Exercise text →
Tum Makara

Personal information
- Full name: Tum Makara
- Date of birth: 25 January 2006 (age 20)
- Place of birth: Cambodia
- Height: 1.70 m (5 ft 7 in)
- Position: Left-back

Team information
- Current team: Angkor Tiger
- Number: 14

Youth career
- 2021–2024: Bati Academy

Senior career*
- Years: Team / Apps / (Gls)
- 2025–: Angkor Tiger / 41 / (4)

International career^{‡}
- 2022: Cambodia U16
- 2022–2024: Cambodia U19 / 4 / (0)
- 2024: Cambodia U20 / 3 / (0)
- 2025–: Cambodia U23 / 4 / (0)
- 2026–: Cambodia / 3 / (0)

= Tum Makara =

Cambodian footballer

 Tum Makara (born 25 January 2006) is a Cambodian professional footballer who plays as a Left-back for Cambodian Premier League club Angkor Tiger and the Cambodia national football team.

==Club career==
Makara started his professional football career after joining Angkor Tiger on 10 January 2025 graduated from Bati Youth Football Academy.

==International career==
Makara was selected to represent his country since youth level from U16 to U23.
Makara made his senior debut in 2026 ASEAN Championship match against Indonesia national football team on 27 July 2026.

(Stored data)
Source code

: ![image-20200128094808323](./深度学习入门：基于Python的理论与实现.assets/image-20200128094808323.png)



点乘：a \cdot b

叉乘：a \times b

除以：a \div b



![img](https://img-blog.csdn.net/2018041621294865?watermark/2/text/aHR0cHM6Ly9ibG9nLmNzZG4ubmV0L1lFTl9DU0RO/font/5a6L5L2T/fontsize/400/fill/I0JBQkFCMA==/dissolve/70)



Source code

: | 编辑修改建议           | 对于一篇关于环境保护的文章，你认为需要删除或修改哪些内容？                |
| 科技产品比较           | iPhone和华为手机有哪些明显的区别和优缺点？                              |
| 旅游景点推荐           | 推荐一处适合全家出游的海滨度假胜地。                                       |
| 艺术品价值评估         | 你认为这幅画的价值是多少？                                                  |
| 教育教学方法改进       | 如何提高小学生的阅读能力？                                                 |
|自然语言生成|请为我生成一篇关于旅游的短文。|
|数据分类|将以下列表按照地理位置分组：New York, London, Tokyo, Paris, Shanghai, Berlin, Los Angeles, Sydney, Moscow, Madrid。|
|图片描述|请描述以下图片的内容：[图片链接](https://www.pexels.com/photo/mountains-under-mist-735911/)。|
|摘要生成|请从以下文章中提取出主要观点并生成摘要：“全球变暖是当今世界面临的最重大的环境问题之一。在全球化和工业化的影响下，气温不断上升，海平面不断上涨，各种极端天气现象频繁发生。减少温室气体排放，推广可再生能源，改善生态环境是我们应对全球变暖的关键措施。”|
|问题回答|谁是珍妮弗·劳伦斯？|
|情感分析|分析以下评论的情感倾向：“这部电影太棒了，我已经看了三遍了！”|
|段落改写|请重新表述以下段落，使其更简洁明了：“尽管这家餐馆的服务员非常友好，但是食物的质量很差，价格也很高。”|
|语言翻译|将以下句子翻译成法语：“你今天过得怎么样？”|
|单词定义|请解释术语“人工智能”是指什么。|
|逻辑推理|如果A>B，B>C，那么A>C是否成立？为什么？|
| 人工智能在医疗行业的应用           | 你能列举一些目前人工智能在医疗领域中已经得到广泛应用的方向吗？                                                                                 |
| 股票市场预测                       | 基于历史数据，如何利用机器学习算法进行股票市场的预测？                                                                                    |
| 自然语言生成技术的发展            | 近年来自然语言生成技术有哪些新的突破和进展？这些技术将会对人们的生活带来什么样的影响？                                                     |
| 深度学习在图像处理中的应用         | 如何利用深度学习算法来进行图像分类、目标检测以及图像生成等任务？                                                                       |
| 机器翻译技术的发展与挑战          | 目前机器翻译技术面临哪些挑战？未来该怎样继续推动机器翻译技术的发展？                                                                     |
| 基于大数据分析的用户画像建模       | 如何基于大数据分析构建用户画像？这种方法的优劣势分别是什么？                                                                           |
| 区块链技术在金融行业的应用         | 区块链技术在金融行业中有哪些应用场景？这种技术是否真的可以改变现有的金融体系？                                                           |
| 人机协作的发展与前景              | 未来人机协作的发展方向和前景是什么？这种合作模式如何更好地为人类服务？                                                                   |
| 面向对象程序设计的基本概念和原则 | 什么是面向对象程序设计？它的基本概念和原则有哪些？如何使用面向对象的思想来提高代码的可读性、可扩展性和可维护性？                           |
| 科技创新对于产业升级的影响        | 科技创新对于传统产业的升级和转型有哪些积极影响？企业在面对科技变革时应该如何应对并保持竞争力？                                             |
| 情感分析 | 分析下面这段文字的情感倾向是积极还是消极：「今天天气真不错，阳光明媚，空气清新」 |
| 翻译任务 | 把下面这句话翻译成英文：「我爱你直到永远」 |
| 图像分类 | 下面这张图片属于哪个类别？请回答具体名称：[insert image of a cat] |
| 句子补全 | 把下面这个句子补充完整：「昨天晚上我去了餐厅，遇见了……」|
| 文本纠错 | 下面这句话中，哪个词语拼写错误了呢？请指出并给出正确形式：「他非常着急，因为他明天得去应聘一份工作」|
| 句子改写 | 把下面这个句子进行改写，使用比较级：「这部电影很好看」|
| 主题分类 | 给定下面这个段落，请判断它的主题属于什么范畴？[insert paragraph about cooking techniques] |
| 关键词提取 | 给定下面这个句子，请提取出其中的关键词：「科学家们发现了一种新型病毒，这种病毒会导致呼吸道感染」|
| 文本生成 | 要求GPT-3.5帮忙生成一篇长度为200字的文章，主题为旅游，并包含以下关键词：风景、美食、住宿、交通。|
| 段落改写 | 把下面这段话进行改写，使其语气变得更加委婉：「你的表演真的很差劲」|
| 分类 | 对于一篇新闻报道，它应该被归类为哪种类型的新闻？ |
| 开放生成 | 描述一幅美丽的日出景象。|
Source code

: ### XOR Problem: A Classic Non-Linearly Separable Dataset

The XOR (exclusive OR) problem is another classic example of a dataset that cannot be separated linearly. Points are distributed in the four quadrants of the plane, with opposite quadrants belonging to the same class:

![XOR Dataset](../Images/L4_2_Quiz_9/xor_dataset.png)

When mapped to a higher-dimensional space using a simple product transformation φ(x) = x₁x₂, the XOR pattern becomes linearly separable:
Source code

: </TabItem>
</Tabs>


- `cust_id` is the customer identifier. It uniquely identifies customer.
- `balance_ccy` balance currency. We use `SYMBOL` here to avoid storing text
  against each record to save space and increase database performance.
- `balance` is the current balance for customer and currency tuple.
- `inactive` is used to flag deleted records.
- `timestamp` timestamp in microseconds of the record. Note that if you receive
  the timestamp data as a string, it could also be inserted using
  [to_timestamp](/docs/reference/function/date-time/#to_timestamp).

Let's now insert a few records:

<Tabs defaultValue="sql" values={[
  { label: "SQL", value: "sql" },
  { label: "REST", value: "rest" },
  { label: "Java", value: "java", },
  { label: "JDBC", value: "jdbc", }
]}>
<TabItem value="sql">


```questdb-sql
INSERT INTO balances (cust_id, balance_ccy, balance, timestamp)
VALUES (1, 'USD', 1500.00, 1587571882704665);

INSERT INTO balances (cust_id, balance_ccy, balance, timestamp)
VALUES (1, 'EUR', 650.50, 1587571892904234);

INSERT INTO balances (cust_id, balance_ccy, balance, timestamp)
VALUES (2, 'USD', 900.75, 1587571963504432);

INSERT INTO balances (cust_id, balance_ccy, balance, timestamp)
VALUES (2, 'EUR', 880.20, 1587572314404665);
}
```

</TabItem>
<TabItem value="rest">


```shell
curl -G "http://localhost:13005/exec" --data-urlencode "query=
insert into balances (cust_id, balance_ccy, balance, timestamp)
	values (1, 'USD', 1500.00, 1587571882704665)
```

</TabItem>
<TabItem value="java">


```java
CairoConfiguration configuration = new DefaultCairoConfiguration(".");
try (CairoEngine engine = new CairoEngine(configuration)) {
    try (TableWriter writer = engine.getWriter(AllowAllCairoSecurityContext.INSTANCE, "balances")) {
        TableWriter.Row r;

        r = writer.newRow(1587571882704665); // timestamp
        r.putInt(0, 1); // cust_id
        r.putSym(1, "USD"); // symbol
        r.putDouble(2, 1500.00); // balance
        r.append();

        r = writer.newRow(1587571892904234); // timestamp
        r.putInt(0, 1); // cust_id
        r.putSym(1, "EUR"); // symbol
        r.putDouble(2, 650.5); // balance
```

Assigned task A →
Repeat the passage from the article on Tum Makara that begins at the words "Cambodian footballer" and stops after the words "27 July 2026.".
Assigned task B →
Answer these from the article on Tum Makara:
(i) What position does Tum Makara play?
(ii) On what date did he join Angkor Tiger?
(iii) What number does he wear for his current team?
Rely only on the article about Tum Makara, not on the stored data.

Written reply A →
Cambodian footballer

 Tum Makara (born 25 January 2006) is a Cambodian professional footballer who plays as a Left-back for Cambodian Premier League club Angkor Tiger and the Cambodia national football team.

==Club career==
Makara started his professional football career after joining Angkor Tiger on 10 January 2025 graduated from Bati Youth Football Academy.

==International career==
Makara was selected to represent his country since youth level from U16 to U23.
Makara made his senior debut in 2026 ASEAN Championship match against Indonesia national football team on 27 July 2026.

Written reply B →
(i) Left-back
(ii) 10 January 2025
(iii) 14